** WHAT YOU ARE ASKED TO DO **
Here is a block of records. Copy every line in it that includes "linejoin".

(DATA TO EXAMINE Opens)

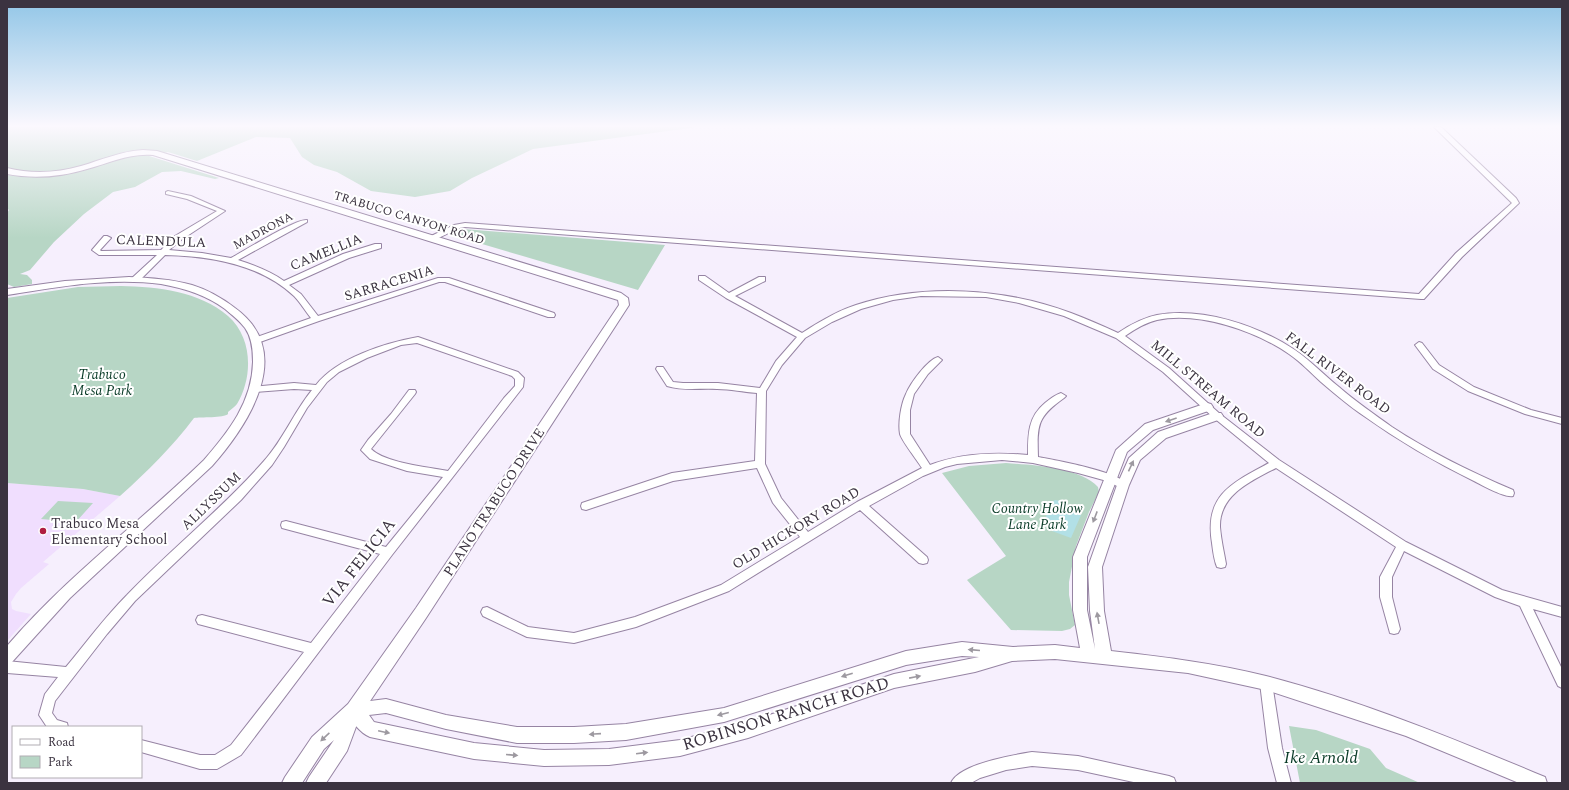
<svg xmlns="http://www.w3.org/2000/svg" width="1569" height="790" viewBox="0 0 1569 790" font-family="Spectral,serif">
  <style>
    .built { fill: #f0defe }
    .green { fill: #b7d6c5 }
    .water { fill: #b2e0e6 }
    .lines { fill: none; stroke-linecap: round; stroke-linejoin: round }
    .minor-casing { stroke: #9684a3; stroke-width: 2 }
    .tertiary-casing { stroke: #9684a3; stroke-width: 2 }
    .secondary-casing { stroke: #9684a3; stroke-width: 2 }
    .minor { fill: #fff; fill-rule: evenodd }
    .tertiary { fill: #fff; fill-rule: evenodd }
    .secondary { fill: #fff; fill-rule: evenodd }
    .oneway { fill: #9d99a0 }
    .poi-dot { fill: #af1c41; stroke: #fff; stroke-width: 1.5 }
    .labels { text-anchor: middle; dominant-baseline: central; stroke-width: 4; stroke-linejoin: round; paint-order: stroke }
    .far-street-label { font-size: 12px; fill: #3b3340; stroke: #fff }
    .street-label { font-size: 14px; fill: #3b3340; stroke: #fff }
    .park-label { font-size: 14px; font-style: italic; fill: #083a26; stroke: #fff }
    .poi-label { font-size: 14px; fill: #3b3340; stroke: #fff; text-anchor: start }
    .near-street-label { font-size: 17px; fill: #3b3340; stroke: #fff }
    .near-park-label { font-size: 17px; font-style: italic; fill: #083a26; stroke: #fff }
  </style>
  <rect width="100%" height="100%" fill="#f6effd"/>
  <path class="built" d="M7,483L83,489L120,496L43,562L49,564L21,588L16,594L11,602L12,609L16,611L31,614L7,641Z"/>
  <path class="green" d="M7,127H698L533,149L472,178L450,191L415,197L371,191L337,172L314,165L302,157L290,138L256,137L197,161L168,152C163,154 157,151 151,150C143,150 136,150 129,151C116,153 104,160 92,164C66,173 34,174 7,169Z
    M136,154L146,155L219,178L215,179L181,171L162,172L135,187L113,192L84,214L54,242L30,270L20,274L27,275L32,280V284L14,287L7,284V213L9,210L7,208V175C21,178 66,175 81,171C100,166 117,157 136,154Z
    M463,229L665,245L638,290L455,236L454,233L457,231Z
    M121,286C158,287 199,291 228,316C253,338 253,377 237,404C235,407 231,409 228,412C228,413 228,414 228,414C224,418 200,417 194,418C172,447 148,471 120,496L83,489L7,483V298L78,287Z
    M1006,463C1032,465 1080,467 1098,487L1099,492L1089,512L1076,546L1069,582V595L1075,625L1070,629L1062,631L1011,630L967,580L1006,556L942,473L969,466Z
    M58,501L93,503L76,522L41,519Z
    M1289,726L1316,730L1370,749L1386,768L1420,783H1300Z"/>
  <path class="water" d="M1055,500L1061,501L1081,515L1071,538L1052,531L1054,524L1045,520L1050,503Z"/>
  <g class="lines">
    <defs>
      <path id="minor" d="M1434,127H1441L1516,198L1519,203L1462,257L1424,299H1421L465,227C453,228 439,241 428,240L427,238L454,225L465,223L1419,294L1456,253L1512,203Z
        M168,191L191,196L225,211L181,240L169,250L202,253L231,258C244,251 297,218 307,220V222L238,260C254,265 270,271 284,281L343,254L375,244H381V248L349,258L289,285L301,294L318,316L438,278H449L554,313L555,315L554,317H548L445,282H439L319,321L260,342H254L253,340L254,338L311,318C305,311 301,303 294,296C260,264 210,256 165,255L138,282H135L131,280L132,278L157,255H99L92,250L104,236H107L111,238L100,250L101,251L161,250L175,236L217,211L187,199L166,194V192Z
        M699,276H705L729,293L759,277H765V281L735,296L802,333C819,322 837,311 856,305C923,283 1005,288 1071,313C1087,319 1103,326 1118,333C1130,325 1142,318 1157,315C1202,307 1257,325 1295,350C1311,361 1324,375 1339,387C1356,402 1374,414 1392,427C1430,452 1471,472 1513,490L1514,493L1513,496C1504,498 1482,485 1474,481C1435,462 1399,441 1364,416C1349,406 1335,394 1321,382C1311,373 1301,362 1289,354C1256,331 1198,311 1157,320C1145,323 1135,329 1125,336L1169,368L1220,414L1279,460L1406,542L1502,590L1562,607V617L1533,609L1562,669V688L1558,686L1520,606L1495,597L1404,551L1392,577V597L1400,629L1398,633L1394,634L1390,633L1380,597V577L1396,547L1276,468C1251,481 1219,495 1220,527C1221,540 1224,552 1226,564L1225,567L1221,568L1217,567C1214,560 1213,551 1212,543C1204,495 1232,483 1269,463L1214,418L1163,372L1116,338L1064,316L1019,303L986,297L921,296L893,300L861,309L832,322L805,338L782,365L766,391L765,464L781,498L808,532L857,502L922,468C917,460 902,441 900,434C898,423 901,404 906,394C910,384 927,360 938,357L942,360L928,374L914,394L910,410V434L930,465C961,453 995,452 1028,455C1028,434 1028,417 1045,403C1050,399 1055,395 1061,393L1066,396L1064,398C1037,417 1037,425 1038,457C1055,460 1120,472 1128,485L1127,488L1123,489L1107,481L1078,473L1033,463L1002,460L957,464L945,467L923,476L869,506L927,557L928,560L927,563L923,564L919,563L860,510L729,591L636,627L574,643L527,637L483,616L481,612L483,608L487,607L528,627L574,633L635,617L721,585L800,537L773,503L757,468L673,481L586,510L582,509L581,506L582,503L672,473L755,461L757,393C744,392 730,389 717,389C700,388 683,391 667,386L656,369L657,367H663L673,382L683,383H718L760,388L776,361L797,337L726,298L699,280Z
        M418,337L518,372L524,378L523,387L392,555L241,755L217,769H200L141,752V740L200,755H215L231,745L304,652L202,625L198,624L196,620L198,616L202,615L311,643L380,554L282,528L281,525L282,522L286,521L386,547L443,477L407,471L370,459L361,450L368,440L391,414L409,390H415L416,392L415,394L371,449C385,463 428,467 448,471L504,398L515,386V379L512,376L417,343L401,345L367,358L339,372L327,382L307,408L284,447L272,465L241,500L135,601L107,634L55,701L52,713L57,720L67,723L68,727H47L39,715L45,694L58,677L7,673V661L66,667C86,643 105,617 127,595C171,549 222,509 264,461C283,440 294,412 312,390L294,389L255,392L252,391L251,389L252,387L294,383L316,385C337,358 385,343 418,337Z
        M1419,342L1422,343L1439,365L1474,387L1531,410L1562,418V424L1525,414L1468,391L1433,369L1415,345Z
        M1266,677L1270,679L1272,683L1282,748L1291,783H1277L1268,748L1260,683L1262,679Z
        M1032,752L1078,756L1169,776L1174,778L1176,783H1138L1078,770L1032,766L1006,770L980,778L971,783H951C959,764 1013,755 1032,752Z"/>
      <path id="tertiary" d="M129,277C150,278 171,279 192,285C208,290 222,298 235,308C296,352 249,424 212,466L70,598L12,662L7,664V646C66,577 139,523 204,460C229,431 252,402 253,362C253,350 252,338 245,328C239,320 232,315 225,309C206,295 184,288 161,284C110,277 57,287 7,295V289L65,281Z
        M1207,403L1211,404L1213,407L1211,410L1153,430L1127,452L1087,557V610L1095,649L1090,611L1088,567L1117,485L1129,458L1158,432L1213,413H1221L1223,416L1221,419L1166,438L1140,460L1129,485L1102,567L1104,611L1111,651C1163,657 1215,663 1266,676C1362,701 1454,739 1545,777L1547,783H1519L1406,736L1266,690L1188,673L1055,659L1012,661L975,672L894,688L748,738L680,756L609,765L544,766L474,759L370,737C360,733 350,720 346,710L349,705L354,703L386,699L446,715L517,727H574L626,724L724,708L906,651L962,642L1013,647L1055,645L1080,648L1073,610V557L1116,450L1145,424ZM962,656L979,657L894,674L748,722L680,740L609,749L544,750L474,743L374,722L369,715L386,713L446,729L517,743H574L626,740L724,722L906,665Z"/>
      <path id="secondary" d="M143,150L157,151L621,293L628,298L629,305L426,618L360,716L347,751L326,783H306L309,777L334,740L324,749L302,783H282L285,777L312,737L348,704L416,608L619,305L618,300L153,155C129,153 110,163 87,169C61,177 33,179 7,174V168C31,174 57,173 81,166C102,160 121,151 143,150Z"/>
    </defs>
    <use href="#minor" class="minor-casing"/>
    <use href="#tertiary" class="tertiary-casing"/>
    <use href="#secondary" class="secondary-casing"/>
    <use href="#minor" class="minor"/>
    <use href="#tertiary" class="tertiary"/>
    <use href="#secondary" class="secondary"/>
  </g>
  <defs><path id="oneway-solid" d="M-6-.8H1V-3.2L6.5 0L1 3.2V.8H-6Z"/></defs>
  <g class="oneway">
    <use href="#oneway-solid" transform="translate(1171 420) rotate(161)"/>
    <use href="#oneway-solid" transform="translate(1131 466) rotate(-65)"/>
    <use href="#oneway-solid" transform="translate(1095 517) rotate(111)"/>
    <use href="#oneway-solid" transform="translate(1098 618) rotate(-100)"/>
    <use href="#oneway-solid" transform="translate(974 650) rotate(-175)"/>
    <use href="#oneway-solid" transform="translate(847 675) rotate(163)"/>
    <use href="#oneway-solid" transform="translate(915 677) rotate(-11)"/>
    <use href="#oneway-solid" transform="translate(723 714) rotate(166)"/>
    <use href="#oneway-solid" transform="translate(384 732) rotate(12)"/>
    <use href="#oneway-solid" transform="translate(595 734) rotate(176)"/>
    <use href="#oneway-solid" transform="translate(325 737) rotate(137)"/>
    <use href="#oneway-solid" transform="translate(642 753) rotate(-7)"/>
    <use href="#oneway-solid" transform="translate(512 755) rotate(5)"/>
  </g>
  <linearGradient id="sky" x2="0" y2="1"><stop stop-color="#92c6e7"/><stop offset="0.53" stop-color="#fbf8fe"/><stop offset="1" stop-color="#fbf8fe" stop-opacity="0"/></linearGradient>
  <rect width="1569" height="238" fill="url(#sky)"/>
  <circle class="poi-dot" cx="43" cy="531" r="4"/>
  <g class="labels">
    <g class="far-street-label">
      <text transform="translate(409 218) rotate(17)">TRABUCO CANYON ROAD</text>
      <text transform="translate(263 231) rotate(-28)">MADRONA</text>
    </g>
    <g class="street-label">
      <text transform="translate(161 241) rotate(2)">CALENDULA</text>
      <text transform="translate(326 252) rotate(-22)">CAMELLIA</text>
      <text transform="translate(389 283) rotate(-17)">SARRACENIA</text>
      <text transform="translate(1338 373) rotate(37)">FALL RIVER ROAD</text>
      <text transform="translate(1208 389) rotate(40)">MILL STREAM ROAD</text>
      <text transform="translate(211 501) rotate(-44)">ALLYSSUM</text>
      <text transform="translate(494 502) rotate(-57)">PLANO TRABUCO DRIVE</text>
      <text transform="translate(796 528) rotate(-31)">OLD HICKORY ROAD</text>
    </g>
    <g class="park-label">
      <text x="102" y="374">Trabuco<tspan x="102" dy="16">Mesa Park</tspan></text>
      <text x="1037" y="508">Country Hollow<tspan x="1037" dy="16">Lane Park</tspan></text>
    </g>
    <g class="poi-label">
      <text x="51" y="523">Trabuco Mesa<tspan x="51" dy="16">Elementary School</tspan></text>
    </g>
    <g class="near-street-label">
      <text transform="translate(359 563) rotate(-52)">VIA FELICIA</text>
      <text transform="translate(786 714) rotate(-17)">ROBINSON RANCH ROAD</text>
    </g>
    <g class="near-park-label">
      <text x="1321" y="758">Ike Arnold</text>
    </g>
  </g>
  <rect width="1569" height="790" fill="none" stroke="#3b3340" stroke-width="16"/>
  <rect x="12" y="726" width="130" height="52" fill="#ffffff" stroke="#b1adb3"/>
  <rect x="20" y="739" width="20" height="6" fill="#ffffff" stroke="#b1adb3"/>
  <text x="48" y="746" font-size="12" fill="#3b3340">Road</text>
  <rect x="20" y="756" width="20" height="12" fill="#b7d6c5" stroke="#b1adb3"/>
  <text x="48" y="766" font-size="12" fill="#3b3340">Park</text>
</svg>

(DATA TO EXAMINE Closes)

** WRITTEN ANSWER **
    .lines { fill: none; stroke-linecap: round; stroke-linejoin: round }
    .labels { text-anchor: middle; dominant-baseline: central; stroke-width: 4; stroke-linejoin: round; paint-order: stroke }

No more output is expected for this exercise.